## Problem
Reproduce the lines below, swapping each "collectors" for "collected by" and leaving everything else unchanged.
##### Information provided #####
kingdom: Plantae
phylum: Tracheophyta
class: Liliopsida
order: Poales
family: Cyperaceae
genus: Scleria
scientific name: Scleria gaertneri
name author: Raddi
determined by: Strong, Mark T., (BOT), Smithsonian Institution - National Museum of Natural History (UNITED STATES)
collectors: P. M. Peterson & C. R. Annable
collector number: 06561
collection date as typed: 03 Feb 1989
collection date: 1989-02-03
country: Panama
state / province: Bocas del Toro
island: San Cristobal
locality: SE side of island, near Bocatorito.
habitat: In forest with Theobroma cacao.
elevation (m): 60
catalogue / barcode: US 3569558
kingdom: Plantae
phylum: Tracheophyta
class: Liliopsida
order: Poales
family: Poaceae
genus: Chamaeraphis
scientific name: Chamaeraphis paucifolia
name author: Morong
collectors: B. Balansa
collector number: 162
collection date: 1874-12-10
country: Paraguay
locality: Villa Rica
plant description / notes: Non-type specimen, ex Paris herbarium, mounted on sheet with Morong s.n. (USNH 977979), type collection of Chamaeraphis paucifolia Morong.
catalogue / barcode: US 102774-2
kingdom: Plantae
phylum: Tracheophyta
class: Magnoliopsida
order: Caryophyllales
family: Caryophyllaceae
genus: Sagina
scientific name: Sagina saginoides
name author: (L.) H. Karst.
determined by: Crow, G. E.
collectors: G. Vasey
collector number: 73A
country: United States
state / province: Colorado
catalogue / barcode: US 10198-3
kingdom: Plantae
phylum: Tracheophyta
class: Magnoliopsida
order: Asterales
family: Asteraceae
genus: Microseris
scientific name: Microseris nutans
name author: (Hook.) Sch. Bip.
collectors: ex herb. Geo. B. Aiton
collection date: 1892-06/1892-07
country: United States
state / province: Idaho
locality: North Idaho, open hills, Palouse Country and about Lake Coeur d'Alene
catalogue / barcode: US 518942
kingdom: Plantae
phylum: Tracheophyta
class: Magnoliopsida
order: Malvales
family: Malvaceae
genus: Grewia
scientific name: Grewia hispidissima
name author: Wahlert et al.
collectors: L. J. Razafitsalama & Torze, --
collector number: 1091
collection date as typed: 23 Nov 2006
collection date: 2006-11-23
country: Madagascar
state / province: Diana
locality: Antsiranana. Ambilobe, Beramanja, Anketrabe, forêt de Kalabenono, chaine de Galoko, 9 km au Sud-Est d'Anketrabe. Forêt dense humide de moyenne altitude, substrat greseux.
#####
## Solution below
kingdom: Plantae
phylum: Tracheophyta
class: Liliopsida
order: Poales
family: Cyperaceae
genus: Scleria
scientific name: Scleria gaertneri
name author: Raddi
determined by: Strong, Mark T., (BOT), Smithsonian Institution - National Museum of Natural History (UNITED STATES)
collected by: P. M. Peterson & C. R. Annable
collector number: 06561
collection date as typed: 03 Feb 1989
collection date: 1989-02-03
country: Panama
state / province: Bocas del Toro
island: San Cristobal
locality: SE side of island, near Bocatorito.
habitat: In forest with Theobroma cacao.
elevation (m): 60
catalogue / barcode: US 3569558
kingdom: Plantae
phylum: Tracheophyta
class: Liliopsida
order: Poales
family: Poaceae
genus: Chamaeraphis
scientific name: Chamaeraphis paucifolia
name author: Morong
collected by: B. Balansa
collector number: 162
collection date: 1874-12-10
country: Paraguay
locality: Villa Rica
plant description / notes: Non-type specimen, ex Paris herbarium, mounted on sheet with Morong s.n. (USNH 977979), type collection of Chamaeraphis paucifolia Morong.
catalogue / barcode: US 102774-2
kingdom: Plantae
phylum: Tracheophyta
class: Magnoliopsida
order: Caryophyllales
family: Caryophyllaceae
genus: Sagina
scientific name: Sagina saginoides
name author: (L.) H. Karst.
determined by: Crow, G. E.
collected by: G. Vasey
collector number: 73A
country: United States
state / province: Colorado
catalogue / barcode: US 10198-3
kingdom: Plantae
phylum: Tracheophyta
class: Magnoliopsida
order: Asterales
family: Asteraceae
genus: Microseris
scientific name: Microseris nutans
name author: (Hook.) Sch. Bip.
collected by: ex herb. Geo. B. Aiton
collection date: 1892-06/1892-07
country: United States
state / province: Idaho
locality: North Idaho, open hills, Palouse Country and about Lake Coeur d'Alene
catalogue / barcode: US 518942
kingdom: Plantae
phylum: Tracheophyta
class: Magnoliopsida
order: Malvales
family: Malvaceae
genus: Grewia
scientific name: Grewia hispidissima
name author: Wahlert et al.
collected by: L. J. Razafitsalama & Torze, --
collector number: 1091
collection date as typed: 23 Nov 2006
collection date: 2006-11-23
country: Madagascar
state / province: Diana
locality: Antsiranana. Ambilobe, Beramanja, Anketrabe, forêt de Kalabenono, chaine de Galoko, 9 km au Sud-Est d'Anketrabe. Forêt dense humide de moyenne altitude, substrat greseux.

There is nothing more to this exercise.